I remember the night that I took that photo of downtown Gaza. I had rented a room from two local teachers. The Rimal neighborhood was busy because it was a Thursday and the weekend had just started. I put my camera on the ledge of the window in my room and let the exposure run. In a way, I’ve always felt like that photo captured how vibrant and beautiful Gaza is.

Shortly after I took that photo the power went out across the city. One of Gaza’s regular rolling blackouts. There’s one electricity plant in the Gaza Strip, and it has long been unable to meet Gaza’s electricity needs. Even with additional power brought in from Israel or Egypt, it’s never enough. The plant has been damaged numerous times during Israel’s years of shelling the Strip. In 2017 it ran out of fuel. Israel and the Palestinian Authority blamed the Hamas government for being incapable of efficiently running the plant. Hamas blamed the Palestinian Authority (and by extension Israel) for taxing the fuel imports necessary for keeping the plant operational. In the summer of 2017, untreated sewage ran into the Mediterranean because the electricity was off and the treatment plants couldn’t function.

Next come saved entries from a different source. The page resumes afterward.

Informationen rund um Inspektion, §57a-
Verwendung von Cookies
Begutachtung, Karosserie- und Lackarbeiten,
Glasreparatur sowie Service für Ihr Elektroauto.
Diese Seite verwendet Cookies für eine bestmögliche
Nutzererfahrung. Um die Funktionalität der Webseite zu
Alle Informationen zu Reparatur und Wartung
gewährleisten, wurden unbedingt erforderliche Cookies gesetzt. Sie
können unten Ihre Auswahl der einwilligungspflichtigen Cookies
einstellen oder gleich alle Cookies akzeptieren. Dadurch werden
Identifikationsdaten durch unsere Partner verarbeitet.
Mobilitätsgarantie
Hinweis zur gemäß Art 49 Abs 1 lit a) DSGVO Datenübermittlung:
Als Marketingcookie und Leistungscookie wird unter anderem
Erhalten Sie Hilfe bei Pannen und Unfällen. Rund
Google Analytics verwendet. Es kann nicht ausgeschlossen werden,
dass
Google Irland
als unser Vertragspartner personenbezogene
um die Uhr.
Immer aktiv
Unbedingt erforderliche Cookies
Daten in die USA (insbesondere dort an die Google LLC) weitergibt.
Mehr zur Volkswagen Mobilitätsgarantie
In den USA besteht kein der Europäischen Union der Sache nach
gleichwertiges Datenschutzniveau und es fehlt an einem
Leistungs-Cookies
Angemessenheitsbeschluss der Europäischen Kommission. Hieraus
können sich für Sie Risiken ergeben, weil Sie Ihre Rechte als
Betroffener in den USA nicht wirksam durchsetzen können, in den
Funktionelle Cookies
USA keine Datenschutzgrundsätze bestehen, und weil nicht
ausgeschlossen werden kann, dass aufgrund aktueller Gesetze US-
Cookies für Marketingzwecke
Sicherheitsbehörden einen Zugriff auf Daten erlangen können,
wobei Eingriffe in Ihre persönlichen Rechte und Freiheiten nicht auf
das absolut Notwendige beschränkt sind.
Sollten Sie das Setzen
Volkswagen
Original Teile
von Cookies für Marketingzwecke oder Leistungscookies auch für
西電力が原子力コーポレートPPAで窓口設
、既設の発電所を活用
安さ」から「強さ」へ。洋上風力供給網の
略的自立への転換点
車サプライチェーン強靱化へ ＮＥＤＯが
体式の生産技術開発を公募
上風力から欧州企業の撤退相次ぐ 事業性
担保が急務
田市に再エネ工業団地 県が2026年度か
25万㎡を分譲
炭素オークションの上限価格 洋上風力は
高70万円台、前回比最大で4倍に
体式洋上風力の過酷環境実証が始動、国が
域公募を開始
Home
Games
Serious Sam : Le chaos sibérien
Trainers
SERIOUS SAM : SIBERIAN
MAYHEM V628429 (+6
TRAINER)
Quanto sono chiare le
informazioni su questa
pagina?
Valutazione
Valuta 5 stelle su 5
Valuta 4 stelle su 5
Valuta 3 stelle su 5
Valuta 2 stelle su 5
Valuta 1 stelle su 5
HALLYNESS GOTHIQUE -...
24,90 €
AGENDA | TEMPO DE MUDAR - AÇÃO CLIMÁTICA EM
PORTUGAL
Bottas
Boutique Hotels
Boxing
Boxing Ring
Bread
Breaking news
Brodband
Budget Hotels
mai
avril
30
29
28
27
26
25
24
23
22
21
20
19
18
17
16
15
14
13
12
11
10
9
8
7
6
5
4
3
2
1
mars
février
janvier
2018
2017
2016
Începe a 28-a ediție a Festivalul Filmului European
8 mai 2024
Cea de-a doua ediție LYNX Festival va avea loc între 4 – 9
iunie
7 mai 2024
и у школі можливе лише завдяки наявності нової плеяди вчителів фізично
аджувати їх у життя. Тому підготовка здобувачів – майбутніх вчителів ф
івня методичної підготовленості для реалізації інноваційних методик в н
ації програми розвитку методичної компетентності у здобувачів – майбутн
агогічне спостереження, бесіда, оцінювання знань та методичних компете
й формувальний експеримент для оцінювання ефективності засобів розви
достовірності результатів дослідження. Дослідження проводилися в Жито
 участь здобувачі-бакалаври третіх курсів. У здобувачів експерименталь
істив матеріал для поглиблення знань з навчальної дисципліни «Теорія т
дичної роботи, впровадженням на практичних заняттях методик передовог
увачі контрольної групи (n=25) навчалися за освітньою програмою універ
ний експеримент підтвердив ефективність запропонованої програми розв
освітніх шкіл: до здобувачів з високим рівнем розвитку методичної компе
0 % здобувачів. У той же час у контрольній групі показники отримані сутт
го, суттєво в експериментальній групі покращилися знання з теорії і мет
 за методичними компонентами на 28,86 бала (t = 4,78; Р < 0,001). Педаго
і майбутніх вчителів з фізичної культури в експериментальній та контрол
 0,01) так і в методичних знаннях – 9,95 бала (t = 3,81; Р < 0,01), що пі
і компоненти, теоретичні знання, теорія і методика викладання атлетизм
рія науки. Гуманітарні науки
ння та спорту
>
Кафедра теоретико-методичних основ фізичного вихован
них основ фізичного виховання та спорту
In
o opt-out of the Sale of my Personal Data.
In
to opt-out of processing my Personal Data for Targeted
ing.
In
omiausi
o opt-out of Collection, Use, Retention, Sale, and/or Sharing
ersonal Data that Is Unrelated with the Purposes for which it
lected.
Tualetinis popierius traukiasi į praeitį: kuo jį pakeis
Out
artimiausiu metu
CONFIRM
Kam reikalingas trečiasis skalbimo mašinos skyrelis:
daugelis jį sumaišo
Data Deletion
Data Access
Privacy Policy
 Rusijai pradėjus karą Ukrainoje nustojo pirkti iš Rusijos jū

When the power went out that night, I had already gotten used to it. I had been in Gaza for a few weeks by then and had adjusted myself to the frequency and length of the outages. I remember leaning against the window sill in the apartment, looking out at the darkness all around. The owner of the shop below our apartment building rolled his gas generator outside and I could make out the outline of his body as he stood over it, pulling the cord to get it started. As it heaved to life I saw the logo of the Pepsi cooler at the door of the shop light up again. When the shop re-opened I could see children from the neighborhood going in to buy bags of chips and cans of pop. Soon I heard a chorus of generators starting up in the neighborhood around our apartment. That night Gaza was doing what it has always done, ever since it was forced to shoulder the seemingly crushing weight of occupation. It was refusing to be quiet. It was refusing to let the light go out.

Over the past two years I’ve retreated from discussions about Palestine, even though it’s at the center of my work. I’ve disengaged, in part because it all looks increasingly dark to me. It feels dark, in a way that it never has to me before. But lately, as I’ve mentally marked 5yrs since my visit, my mind has circled back to Gaza. Recently, thousands of Palestinians have marched on Gaza’s borders to demand their rights. When I read about what’s happening in Gaza now, I still find myself fixating on what feels like darkness. But I’ve also found myself thinking about that night in 2013. That night we collectively, briefly, descended into darkness. I heard the city quiet down as I stood at my window. But then, within minutes Gaza’s residents brought the city back from that darkness and into the light. Right now, as it always is, that’s what Gaza is doing. It’s refusing to be quiet, it’s refusing to be consumed by darkness. 

Thanks to Uri Horesh and Taylor R. Genovese for their feedback on an earlier version of this.